Sabtu, 29 Maret 2014

“Intimidasi” Bahasa Politik

“Intimidasi” Bahasa Politik

Surahmat ;   Dosen Bahasa Indonesia Universitas Negeri Semarang (Unnes)
SUARA MERDEKA,  28 Maret 2014
                                      
                                                                                         
                                                      
Sejak lama bahasa menjadi instrumen kekuasaan. Lewat bahasa, memungkinkan penaklukan dilangsungkan tanpa kekerasan. Pada era demokrasi, terlebih pada hari-hari kampanye pileg di Jateng, bahasa menjadi faktor penentu penting dukungan publik. Bahasa pula yang menentukan elektabilitas parpol, caleg, bahkan capres.

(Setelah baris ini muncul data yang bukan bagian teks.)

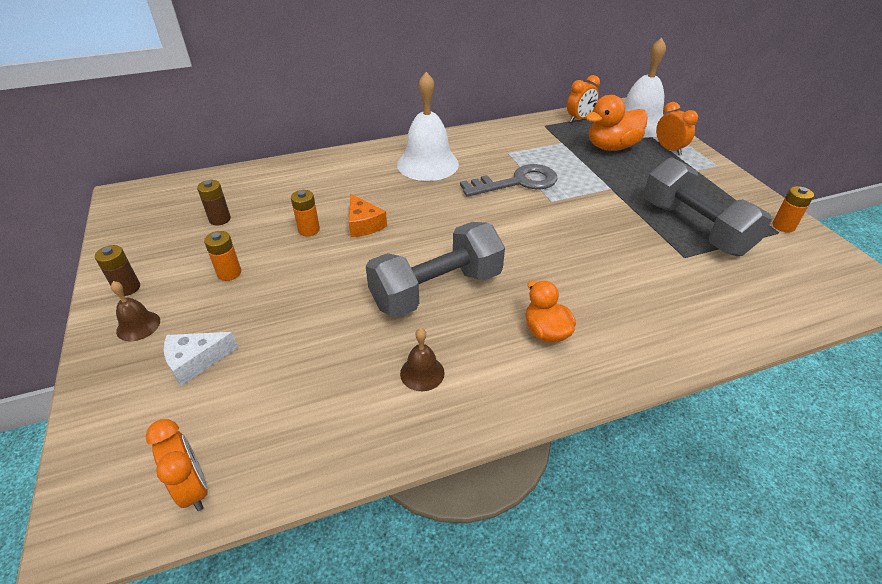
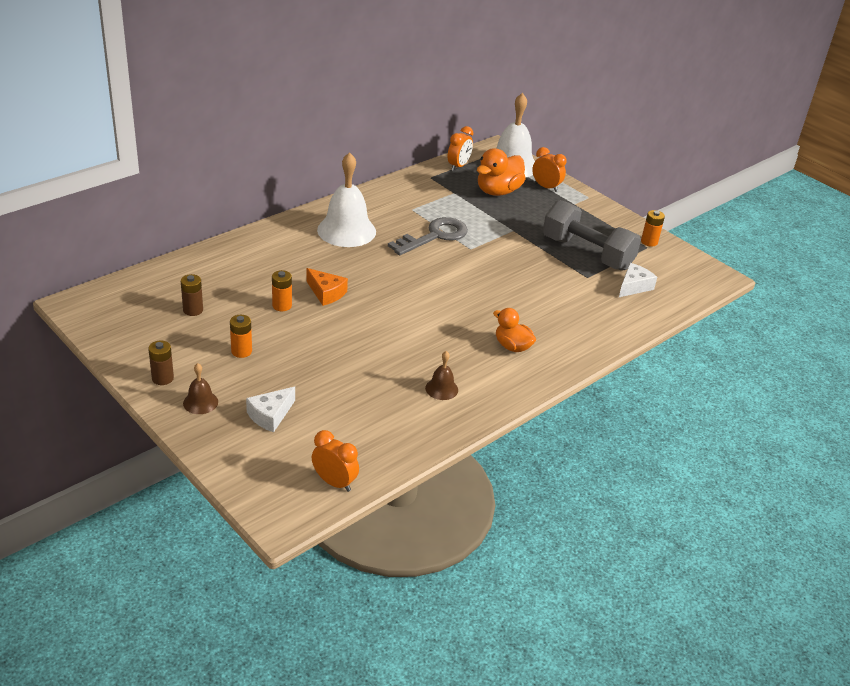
camera: 25 degrees left, 5 degrees down
grey dumbbell [366,222,505,318] -> none
none -> white cheese [619,263,657,297]

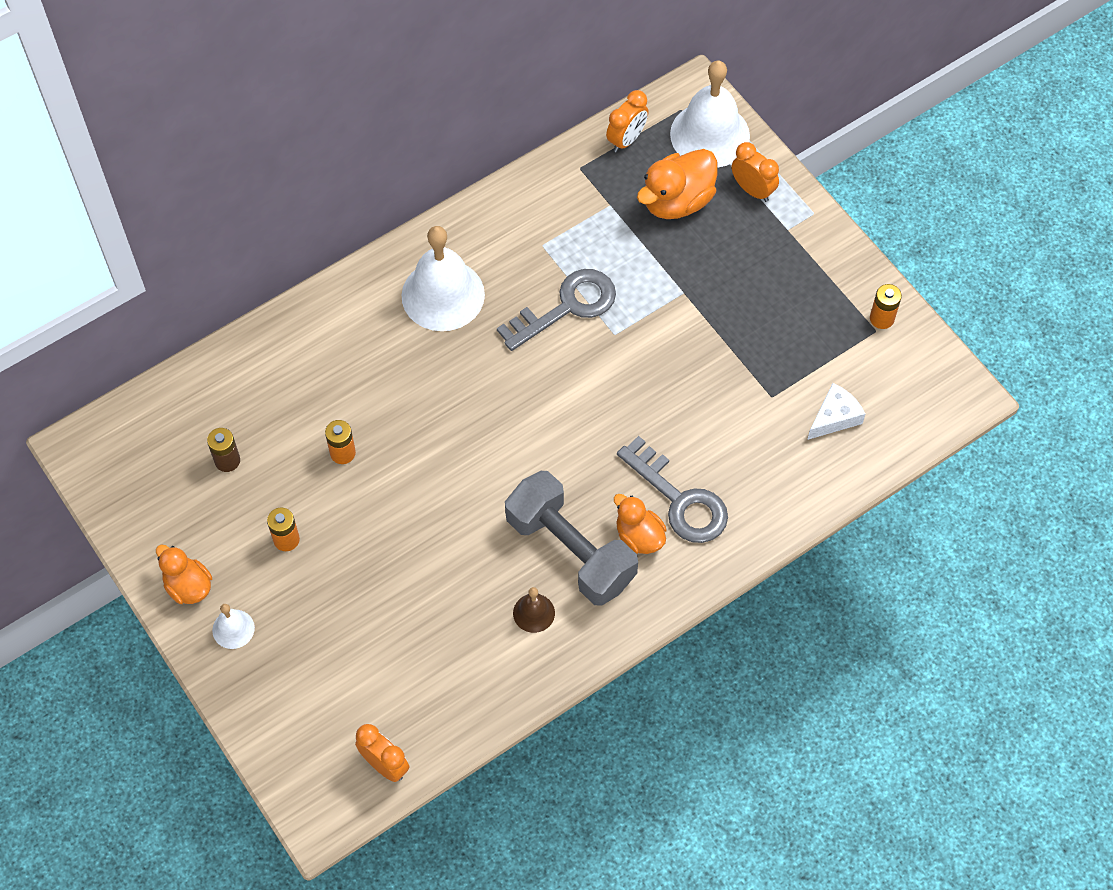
camera: 10 degrees right, 25 degrees up
brown battery [148,340,174,385] -> orange duck [156,544,212,604]
brown bell [183,363,218,414] -> white bell [212,604,255,649]
white cheese [246,387,295,432] -> none
orange cheese [306,268,348,306] -> none
grey dumbbell [543,200,641,271] -> grey dumbbell moved to [505,471,638,606]
none -> grey key [617,436,728,543]

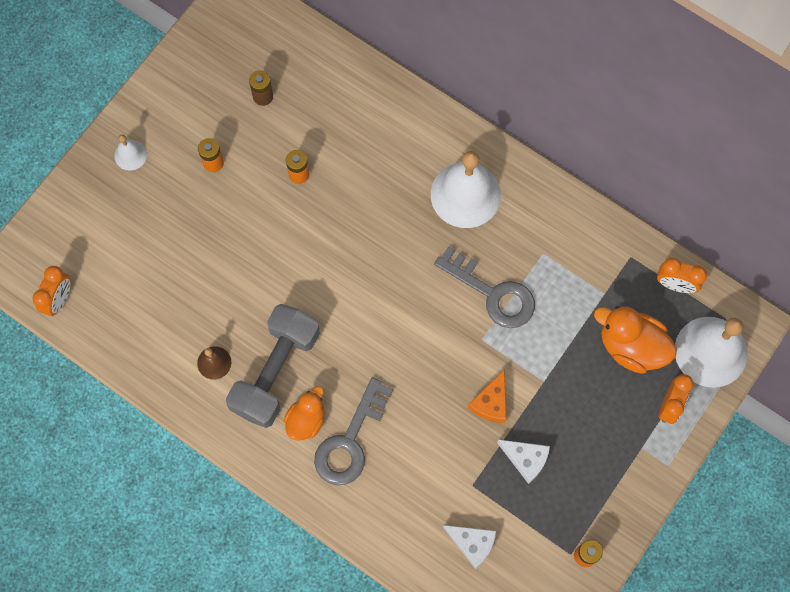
camera: 70 degrees right, 10 degrees up
orange duck [156,544,212,604] -> none
none -> orange cheese [468,370,507,423]
none -> white cheese [497,439,550,484]

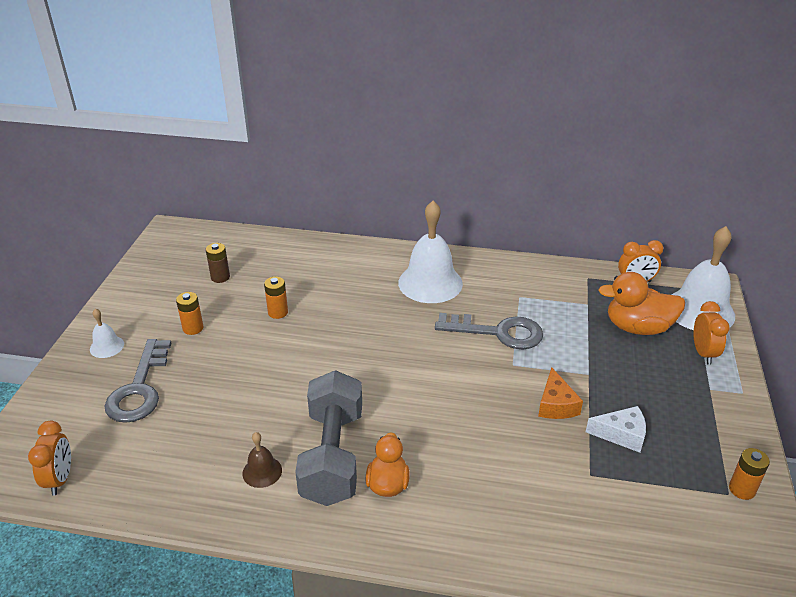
camera: 25 degrees left, 35 degrees down
grey key [314,378,393,485] -> grey key moved to [105,339,172,423]
white cheese [443,525,496,569] -> none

Kondisi ini tak bisa dilepaskan dari fungsi ganda bahasa sebagai alat komunikasi sekaligus penanda identitas. Sebagai alat, bahasa berfungsi secara pragmatis, ibarat kapal yang mengantar muatan makna ke benak publik. Sebagai penanda identitas, bahasa melampaui fungsi harfiahnya. Sebagai identitas, bahasa tidak sekadar kurir tapi pesan itu sendiri.

Fungsi ganda itu membuat pemburu kekuasaan berupaya keras memberdayakan bahasa. Mereka mempelajari secara khusus untuk kepentingan kekuasaan. Dari proses itu lahirlah varian baru yang kita kenal sebagai ”bahasa politik”. Bahasa politik berbeda dari bahasa keseharian, bahasa sastra, ataupun bahasa akademik.

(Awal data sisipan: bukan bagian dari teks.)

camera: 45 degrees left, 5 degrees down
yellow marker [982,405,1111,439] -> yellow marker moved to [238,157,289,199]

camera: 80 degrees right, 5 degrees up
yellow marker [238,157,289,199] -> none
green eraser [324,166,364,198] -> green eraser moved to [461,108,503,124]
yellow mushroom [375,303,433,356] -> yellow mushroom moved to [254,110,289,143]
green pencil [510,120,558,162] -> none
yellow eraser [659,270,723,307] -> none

Bahasa keseharian adalah bahasa makna pertama, tak ada jarak semantik antara tuturan dan maksud. Kalaupun ada penyimpangan makna, itu demi kepentingan etika, melalui proses ameliorasi, eufimisme, atau kiasan. Jagat sastra menggunakan bahasa tingkat kedua yang bersifat intepretatif. Adapun bahasa akademik lahir untuk memenuhi dahaga kejujuran.

Makna Terselubung

Bahasa politik punya kekhasan karena lahir dari rahim berbeda. Bahasa politik lahir dari masyarakat terpelajar yang berupaya memperoleh kekuasaan. Tujuan bahasa politik bukan sekadar menyampaikan pesan melainkan juga menggerakkan publik untuk mengambil keputusan.

Bahasa politik adalah bahasa lapis ketiga, keempat, kelima, dan bahkan ke-n (tak berhingga). Dalam bahasa politik makna tidak bisa diperoleh hanya melalui simbol tuturan karena tersimpan di ruang terselubung. Bahkan, bahasa politik intertekstualitas dan kontekstualitas dapat mengubah makna sebuah tuturan hingga sama sekali berbeda dari wujud leksikalnya.

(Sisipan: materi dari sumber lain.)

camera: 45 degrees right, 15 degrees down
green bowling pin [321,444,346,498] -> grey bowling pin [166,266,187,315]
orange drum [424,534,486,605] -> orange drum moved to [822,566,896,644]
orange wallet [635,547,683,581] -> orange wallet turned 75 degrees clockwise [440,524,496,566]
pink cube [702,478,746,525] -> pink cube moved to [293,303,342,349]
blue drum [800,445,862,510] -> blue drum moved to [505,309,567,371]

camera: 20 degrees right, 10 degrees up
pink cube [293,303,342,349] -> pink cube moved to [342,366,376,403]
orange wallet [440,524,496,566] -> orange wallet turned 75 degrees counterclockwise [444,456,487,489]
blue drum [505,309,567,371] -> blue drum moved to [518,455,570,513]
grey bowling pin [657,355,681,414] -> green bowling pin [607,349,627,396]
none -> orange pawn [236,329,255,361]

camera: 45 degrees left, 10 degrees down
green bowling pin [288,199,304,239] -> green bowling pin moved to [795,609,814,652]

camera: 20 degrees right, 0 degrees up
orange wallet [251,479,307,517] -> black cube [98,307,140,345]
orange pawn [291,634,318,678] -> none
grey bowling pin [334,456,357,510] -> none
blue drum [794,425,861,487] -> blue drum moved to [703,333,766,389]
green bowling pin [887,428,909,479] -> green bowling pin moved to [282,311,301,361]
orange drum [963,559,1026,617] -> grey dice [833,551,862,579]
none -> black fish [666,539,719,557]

Untuk memahami bahasa dalam konteks demikian, Dell Hymes (Foundation of Sociolinguistics, 1974) menyarankan rumus SPEAKING. Ia berargumen upaya mengungkap makna tuturan harus diimbangi upaya mengungkap setting (latar fisik dan batin), participant (aktor), ends (tujuan akhir), act squences (urutan tindakan), keys (nada), instrument (saluran), norms (norma), dan genre (jenis tutur).

Bahasa politik tidak selalu berlumur kebohongan. Ada banyak informasi faktual dan dapat dipercaya hadir dalam wacana politik kita. Namun, masyarakat juga perlu mewaspadai, baik kebohongan maupun kejujuran dalam bahasa politik, selalu berorientasi pada kekuasaan. Karena itu, upaya verivikasi bahasa politik tidak boleh berhenti pada pemilahan jujur-bohong atau faktual-fiktif namun pada motif penuturnya.

Sebagai propaganda, bahasa politik tidak sekadar memahamkan publik tentang sebuah realitas atau konsep. Sesudah itu, bahasa menciptakan kegelisahan, rasa bersalah, rasa tidak berguna, bahkan rasa berdosa jika andai mengambil sikap sesuai dengan anjuran politikus. Publik harus mengambil keputusan, bukan karena kesadaran intelektualnya melainkan keinginannya untuk lepas dari rasa takut itu.